Definitely. The idea of the interconnection of energy and using the body to promote well being such as, deity yoga and other tantric practices which help free a mind of suffering and fill it full of enlightenment are beneficial. Not only do they give a more tangible approach to Buddhist practices giving the practitioner a physical and mental uplifting, but can provide one with a new and better understanding of the surrounding environment and due to this interconnection. 

Wednesday, October 3, 2012

Lesson 13 -- Vajrayan Buddhism

Buddhism Week Thirteen

1. What do you think it is about Vajrayana that makes it appeal to so many Westerners?

Western people, like all people, have a leaning toward ceremony and rites in order to establish meaning in their lives.
Rituals are important because it binds culture with daily life - gives it meaning and importance. Vajrayana has many
rites and rituals that appeal to people; there are colourful clothes, exotic sounds and smells, and the air of mystic
knowledge. It is Buddhism mixed with shamanism - a very potent mixture! The appeal of Eastern wisdom coupled with
mystic rites is irresistible to many people.

2. Which of the three paths—Theravada, Mahayana, or Vajrayana, appeals most to you? Why?

Personally, Mahayana is the most appealing branch of the three. Not being one for supernatural explanations, I shy away
from Vajrayana. However, being very interested in symbolism, Mahayana strikes a cord with my sensibilities.

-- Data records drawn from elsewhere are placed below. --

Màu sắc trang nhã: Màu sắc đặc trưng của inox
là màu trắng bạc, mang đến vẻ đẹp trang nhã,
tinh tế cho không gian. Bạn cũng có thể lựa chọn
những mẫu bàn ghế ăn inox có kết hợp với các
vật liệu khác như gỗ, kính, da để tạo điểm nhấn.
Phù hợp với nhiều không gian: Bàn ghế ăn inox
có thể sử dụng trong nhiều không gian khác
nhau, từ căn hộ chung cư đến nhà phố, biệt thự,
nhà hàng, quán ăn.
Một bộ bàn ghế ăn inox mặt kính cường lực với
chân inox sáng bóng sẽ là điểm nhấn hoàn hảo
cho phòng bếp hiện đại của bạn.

I am
particularly enamoured with such sutras as the Lotus Sutra which is filled with rich images of symbolism and meaning.

3. Are there practices in Vajrayana which could be beneficial to all sentient beings? If so, which ones?

Many aspects of this practice may be beneficial to all beings; Yogic practices and tantric practices are obvious
choices. Yogic practice may allow one to understand them self as a buddha, fully complete and fully formed. This may
have a huge impact on one's esteem and perception of the world. Tantric practices, such as mantras, allow people to
become more grounded and connected with rituals that impact on daily activities. It may allow a person to believe that
their practice is strong.

Tuesday, October 2, 2012

Master of Buddhism Lesson Twelve

1.      Why do Zen Buddhists strive to break the language barrier? Have you had an experience where language has gotten in the way of something intrinsic?

I believe Zen Buddhists strive to break the language barrier because words do not always do justice to the actual meaning of something. There are many things that need to be experienced, achieved, or even meditated on in order to come to some sort of personal explanation of what it is we are presented with. For example, what words can truly describe enlightenment or the experience of love? When words are used to explain things such as, love and enlightenment, we put restrictions on them by giving them definition or absolutes.

2.      Why do you think the text compiling koans is called the Gateless gate?

I think it is called the Gateless gate because it represents a point of entry without bounds to the mind or way of thought. It's not an actually gate but is still a starting point. Again keeping to the idea of language barriers, the term Gateless gate I think fits perfectly.

3.      Why do you think Zen is so appealing to Westerners?

Much the same as any Buddhist practice, Zen Buddhism offers the idea of enlightenment or being freed from suffering or burdens. Zen Buddhism might seem to appeal more than other schools of Buddhism however, because of the appearance of a mystical or some some other element due to its self reflective and often extensive utilization of the mind to find answers in koans or everyday happenings. People are always grasping for a new way or fix to their problems. Usually if something seems more than it is, it becomes appealing.